You must not forget to factor in the huge pain of living with SharePoint. A good friend of mine, heavy Microsoft user (and advocate) regularly complains about downtime and data loss because of their SharePoint install. They were forced into it because Microsoft is one of their most important clients and demanded that they use it (or they'd move their business to a competitor)


I've worked with corporate SharePoint and never heard any complaints about downtime; I've even manage a messy SharePoint environment that was left to "rot" with insufficient maintenance (both on SharePoint and on the servers) and it never went down.

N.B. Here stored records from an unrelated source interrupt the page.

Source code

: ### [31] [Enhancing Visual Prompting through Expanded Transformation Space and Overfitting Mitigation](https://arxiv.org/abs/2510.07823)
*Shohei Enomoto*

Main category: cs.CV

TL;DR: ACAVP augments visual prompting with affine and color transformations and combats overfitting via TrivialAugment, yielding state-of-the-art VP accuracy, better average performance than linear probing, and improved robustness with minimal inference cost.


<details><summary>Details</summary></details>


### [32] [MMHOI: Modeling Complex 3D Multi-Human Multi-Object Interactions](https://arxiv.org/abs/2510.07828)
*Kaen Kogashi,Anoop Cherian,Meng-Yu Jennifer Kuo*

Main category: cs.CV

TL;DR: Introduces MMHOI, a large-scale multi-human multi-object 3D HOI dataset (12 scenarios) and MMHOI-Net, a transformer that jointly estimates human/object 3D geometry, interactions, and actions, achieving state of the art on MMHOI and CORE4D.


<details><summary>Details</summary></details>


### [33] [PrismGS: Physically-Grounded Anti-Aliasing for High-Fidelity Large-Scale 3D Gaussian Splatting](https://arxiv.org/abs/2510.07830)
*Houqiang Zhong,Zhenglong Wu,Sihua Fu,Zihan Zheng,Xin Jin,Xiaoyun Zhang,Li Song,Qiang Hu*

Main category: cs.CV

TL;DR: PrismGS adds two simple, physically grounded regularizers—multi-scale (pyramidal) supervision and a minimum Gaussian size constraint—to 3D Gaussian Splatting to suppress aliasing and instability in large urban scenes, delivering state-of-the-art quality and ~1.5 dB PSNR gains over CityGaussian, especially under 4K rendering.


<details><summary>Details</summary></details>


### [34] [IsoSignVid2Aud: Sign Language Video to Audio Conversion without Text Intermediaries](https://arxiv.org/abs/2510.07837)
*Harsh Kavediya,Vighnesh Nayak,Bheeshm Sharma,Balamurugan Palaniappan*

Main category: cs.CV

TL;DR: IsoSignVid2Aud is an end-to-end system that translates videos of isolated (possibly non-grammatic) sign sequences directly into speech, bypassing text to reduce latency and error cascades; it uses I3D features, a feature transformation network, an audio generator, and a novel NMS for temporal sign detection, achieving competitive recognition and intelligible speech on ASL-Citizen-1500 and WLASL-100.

Where we did have big problems was finding developers to work with it; we actually found a few that had worked with it but deliberately avoiding listing it as a skill because they did not want to ever work with it again. (in Sydney a few years ago)


Most of our clients are using SharePoint and while I'm not working in SP-related projects, I have not heard complains from them regarding downtimes or data loss so far. In fact, they're all happy using SharePoint.

I can't comment on that particular issue.


edwinnathaniel:

You're absolutely right about Microsoft Sharepoint (and InfoPath): it makes switching away from Windows much more painful and costly. FWIW, I have no doubt there are a lot of smart people at Microsoft thinking 24 hours a day about how to increase switching barriers for customers.

As to Microsoft's licensing discounts in key markets, they're not new. Ballmer traveled personally to meet with Munich's mayor and reportedly offered similarly crazy discounts to prevent them from switching to Linux. (See http://www.infoworld.com/t/platforms/microsofts-ballmer-figh... and http://translate.google.com/translate?u=http://www.heise.de/... for some details.)

Regardless, the important question (for budget-strapped cities and governments) remains the same: can they save a lot of money by switching to desktop Linux? If the savings claimed by Munich are accurate, the answer is a resounding yes.


"For example: in the K-12 sector, I heard schools are getting 90% discounts. Ninety percent discounts....."

That makes plenty of a sense. If you force people to use Microsoft products while they're young they are much less liable to switch to another platform while they're older. They're use to their tools and people are lazy. So heavily subsidizing educational uses of software makes plenty of sense.

God forbid we ever lived in a hacker culture where kids in K-12 were forced to learn how to code and actually understand how computers worked as part of the curriculum, then Microsoft would be in real trouble.


"Forcing kids to learn how to code" is a sure way to make them hate coding. But I'm sure you meant "encouraged" instead of "forced".


Just like forcing them to learn how to read is a sure way to make them hate reading? Forcing them to learn history is a sure way to make them hate history?

Would forcing them to learn how to drive be a sure way to make them hate driving?


Same with the MSDNAA project. As a student i was able to download almost every software from MS for free (even Enterprise versions, etc.). Since many people start to learn coding in university, you catch them with Visual Studio, perfect timing..


For example: in the K-12 sector, I heard schools are getting 90% discounts. Ninety percent discounts.....

If I recall correctly, according to the director of IT of a large, local non-profit, they get access to the full suite of enterprise Microsoft products for something on the range of $1000 per year.

At that price point, saying 'open source can save you money' is meaningless, because they have already made investments in Microsoft IT expertise.